Exercise goal -
Look through the lines below and extract any with the word "benefit".

Extracted page text data
---*---

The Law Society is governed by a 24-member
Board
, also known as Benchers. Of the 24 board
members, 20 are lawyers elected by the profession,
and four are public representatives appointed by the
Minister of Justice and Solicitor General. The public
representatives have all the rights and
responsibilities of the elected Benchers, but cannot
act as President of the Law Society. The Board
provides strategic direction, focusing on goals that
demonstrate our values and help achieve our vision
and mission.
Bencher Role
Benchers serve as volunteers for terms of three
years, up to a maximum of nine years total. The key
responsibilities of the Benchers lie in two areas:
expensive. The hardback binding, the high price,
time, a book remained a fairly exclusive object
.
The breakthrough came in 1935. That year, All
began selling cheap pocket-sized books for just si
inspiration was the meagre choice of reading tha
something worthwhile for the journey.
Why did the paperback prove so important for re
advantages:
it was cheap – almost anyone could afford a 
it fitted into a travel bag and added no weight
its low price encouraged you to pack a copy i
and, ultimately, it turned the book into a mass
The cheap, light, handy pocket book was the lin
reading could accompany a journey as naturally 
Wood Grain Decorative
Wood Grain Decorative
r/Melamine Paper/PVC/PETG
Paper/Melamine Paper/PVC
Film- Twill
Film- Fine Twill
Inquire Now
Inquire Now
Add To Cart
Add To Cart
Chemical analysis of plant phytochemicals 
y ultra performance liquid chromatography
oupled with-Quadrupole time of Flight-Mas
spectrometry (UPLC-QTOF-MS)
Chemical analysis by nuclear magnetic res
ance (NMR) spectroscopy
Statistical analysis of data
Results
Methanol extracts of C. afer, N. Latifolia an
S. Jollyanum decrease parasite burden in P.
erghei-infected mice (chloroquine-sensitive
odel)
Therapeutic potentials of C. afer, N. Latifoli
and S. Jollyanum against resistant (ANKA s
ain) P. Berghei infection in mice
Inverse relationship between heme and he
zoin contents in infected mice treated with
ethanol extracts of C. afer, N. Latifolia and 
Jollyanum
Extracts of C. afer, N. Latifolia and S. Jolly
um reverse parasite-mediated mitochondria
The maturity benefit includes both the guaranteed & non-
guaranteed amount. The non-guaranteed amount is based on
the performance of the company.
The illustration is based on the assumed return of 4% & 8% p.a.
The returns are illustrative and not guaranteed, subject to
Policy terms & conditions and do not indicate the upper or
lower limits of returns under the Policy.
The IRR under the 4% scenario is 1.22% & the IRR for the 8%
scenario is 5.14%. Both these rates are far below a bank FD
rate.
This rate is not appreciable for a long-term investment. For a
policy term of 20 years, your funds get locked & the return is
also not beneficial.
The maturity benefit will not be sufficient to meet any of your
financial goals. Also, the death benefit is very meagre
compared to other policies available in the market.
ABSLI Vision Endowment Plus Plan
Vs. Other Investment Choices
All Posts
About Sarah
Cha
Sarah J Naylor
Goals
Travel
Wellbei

---*---

Task result -
The maturity benefit includes both the guaranteed & non-
The maturity benefit will not be sufficient to meet any of your
financial goals. Also, the death benefit is very meagre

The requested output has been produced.